Ingredients for 2 servings:
- 2 large bell peppers
- 200 g minced meat, lean beef
- 50 g quinoa
- 1 small carrot(s), grated
- 1 onion(s), finely chopped
- 2 garlic cloves, squeezed
- 1 can of chopped tomatoes (425ml)
- 2 tbsp tomato paste
- 1 bay leaf
- 2 tsp spice paste (Harissa)
- 1 tsp thyme, dried (or fresh)
- 100 ml vegetable stock
- 1 tsp olive oil
- Thyme, fresh for decoration
- salt and pepper
- Worcestershire sauce
Instructions
Working time approx. 20 minutes; Total time approx. 20 minutes
low-fat
Cook the quinoa for 10 minutes according to the package instructions and let cool.

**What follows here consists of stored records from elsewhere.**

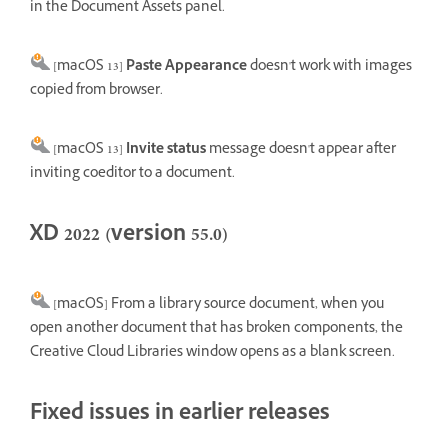
in the Document Assets panel.
[macOS 13]
Paste Appearance
doesn't work with images
copied from browser.
[macOS 13]
Invite status
message doesn't appear after
inviting coeditor to a document.
XD 2022 (version 55.0)
[macOS] From a library source document, when you
open another document that has broken components, the
Creative Cloud Libraries window opens as a blank screen.
Fixed issues in earlier releases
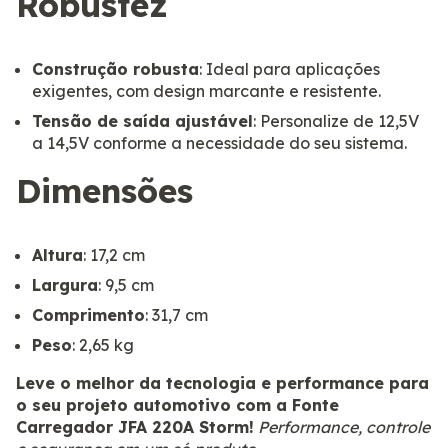
Robustez
Construção robusta
: Ideal para aplicações
exigentes, com design marcante e resistente.
Tensão de saída ajustável
: Personalize de 12,5V
a 14,5V conforme a necessidade do seu sistema.
Dimensões
Altura
: 17,2 cm
Largura
: 9,5 cm
Comprimento
: 31,7 cm
Peso
: 2,65 kg
Leve o melhor da tecnologia e performance para
o seu projeto automotivo com a Fonte
Carregador JFA 220A Storm!
Performance, controle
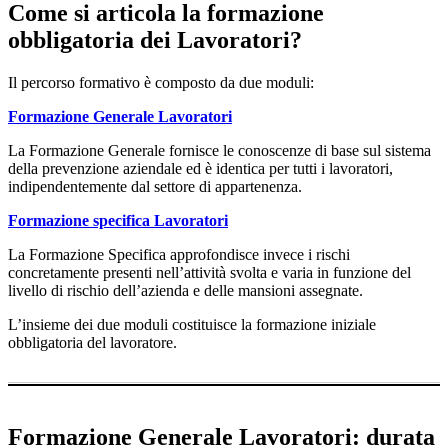
Come si articola la formazione
obbligatoria dei Lavoratori?
Il percorso formativo è composto da due moduli:
Formazione Generale Lavoratori
La Formazione Generale fornisce le conoscenze di base sul sistema
della prevenzione aziendale ed è identica per tutti i lavoratori,
indipendentemente dal settore di appartenenza.
Formazione specifica Lavoratori
La Formazione Specifica approfondisce invece i rischi
concretamente presenti nell’attività svolta e varia in funzione del
livello di rischio dell’azienda e delle mansioni assegnate.
L’insieme dei due moduli costituisce la formazione iniziale
obbligatoria del lavoratore.
Formazione Generale Lavoratori: durata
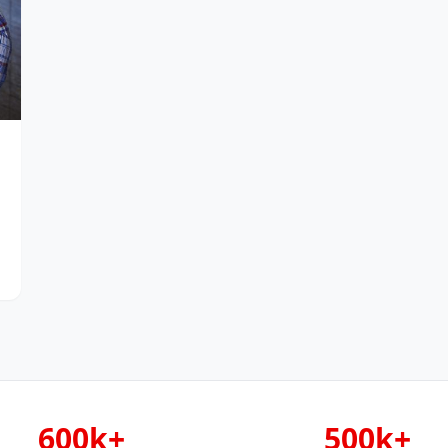
600k+
500k+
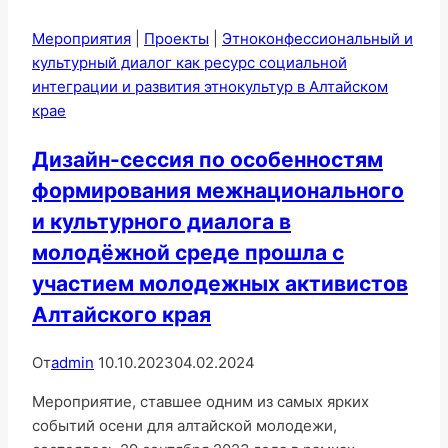
Мероприятия
|
Проекты
|
Этноконфессиональный и
культурный диалог как ресурс социальной
интеграции и развития этнокультур в Алтайском
крае
Дизайн-сессия по особенностям
формирования межнационального
и культурного диалога в
молодёжной среде прошла с
участием молодежных активистов
Алтайского края
От
admin
10.10.2023
04.02.2024
Мероприятие, ставшее одним из самых ярких
событий осени для алтайской молодежи,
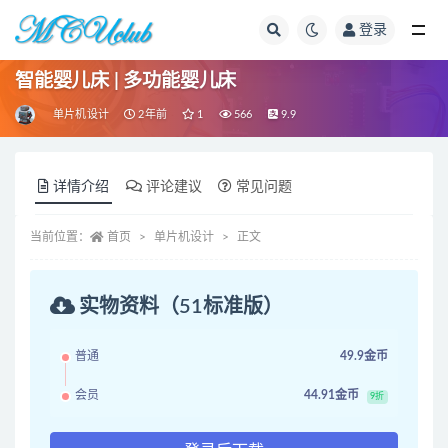
登录
全部
智能婴儿床 | 多功能婴儿床
单片机设计
2年前
1
566
9.9
详情介绍
评论建议
常见问题
当前位置：
首页
单片机设计
正文
实物资料（51标准版）
普通
49.9金币
会员
44.91金币
9折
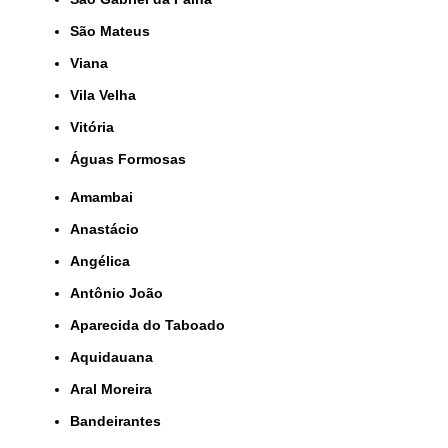
São Mateus
Viana
Vila Velha
Vitória
Águas Formosas
Amambai
Anastácio
Angélica
Antônio João
Aparecida do Taboado
Aquidauana
Aral Moreira
Bandeirantes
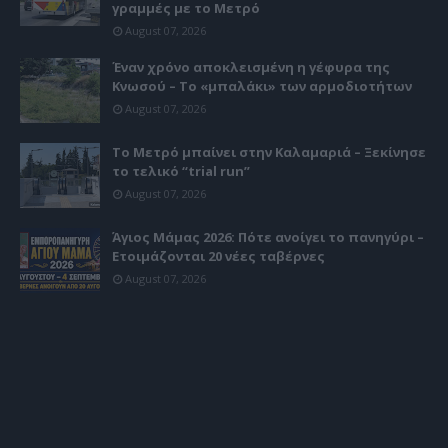
γραμμές με το Μετρό
August 07, 2026
Έναν χρόνο αποκλεισμένη η γέφυρα της
Κνωσού – Το «μπαλάκι» των αρμοδιοτήτων
August 07, 2026
Το Μετρό μπαίνει στην Καλαμαριά – Ξεκίνησε
το τελικό “trial run”
August 07, 2026
Άγιος Μάμας 2026: Πότε ανοίγει το πανηγύρι –
Ετοιμάζονται 20 νέες ταβέρνες
August 07, 2026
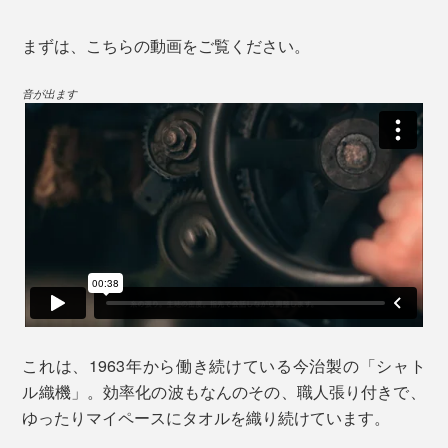
まずは、こちらの動画をご覧ください。
音が出ます
これは、1963年から働き続けている今治製の「シャト
ル織機」。効率化の波もなんのその、職人張り付きで、
ゆったりマイペースにタオルを織り続けています。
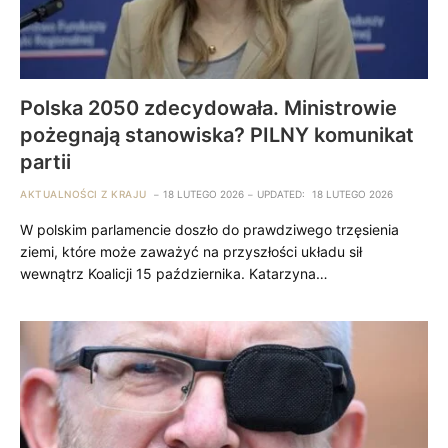
Polska 2050 zdecydowała. Ministrowie
pożegnają stanowiska? PILNY komunikat
partii
AKTUALNOŚCI Z KRAJU
18 LUTEGO 2026
UPDATED:
18 LUTEGO 2026
W polskim parlamencie doszło do prawdziwego trzęsienia
ziemi, które może zaważyć na przyszłości układu sił
wewnątrz Koalicji 15 października. Katarzyna…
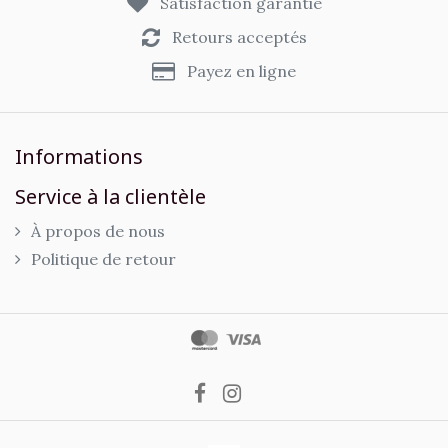
Satisfaction garantie
Retours acceptés
Payez en ligne
Informations
Service à la clientèle
À propos de nous
Politique de retour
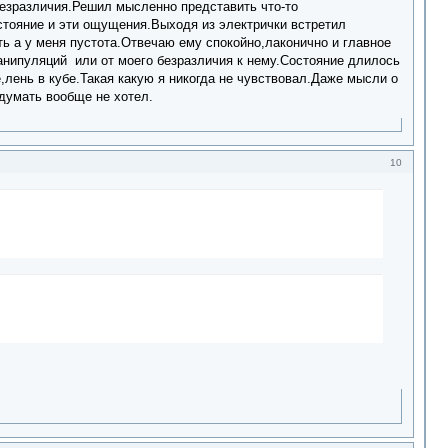
 безразличия.Решил мысленно представить что-то
стояние и эти ощущения.Выходя из электрички встретил
ть а у меня пустота.Отвечаю ему спокойно,лаконично и главное
манипуляций или от моего безразличия к нему.Состояние длилось
лень в кубе.Такая какую я никогда не чувствовал.Даже мысли о
думать вообще не хотел.
10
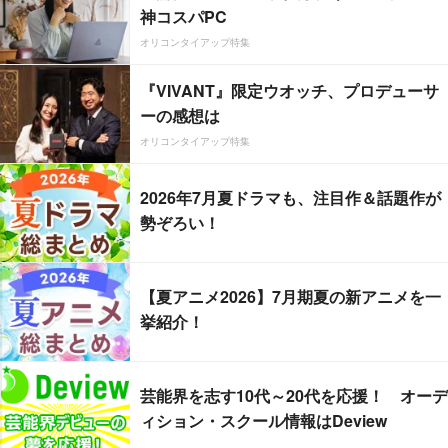
神コスパPC
オリコンタイアップ特集
『VIVANT』限定ウオッチ、プロデューサ
ーの感想は
オリコンタイアップ特集
2026年7月夏ドラマも、注目作＆話題作が
勢ぞろい！
【夏アニメ2026】7月期夏の新アニメを一
挙紹介！
芸能界を志す10代～20代を応援！ オーデ
ィション・スクール情報はDeview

Cut the tops off the bell peppers and clean the insides. Combine the minced meat with the quinoa, onion, carrot, garlic, 1 teaspoon of harissa, 1 teaspoon of thyme, salt, and pepper, and stuff the bell peppers. Sauté the excess mixture in 1 teaspoon of olive oil, add the tomato paste, deglaze with the vegetable stock, add the bay leaf, harissa, and chopped tomatoes. Season with salt and pepper. Add the bell peppers to the sauce and cook with the lid on low heat for about 30-40 minutes. Season the tomato sauce again with Worcestershire sauce and garnish with fresh thyme. Serve with bread or rice.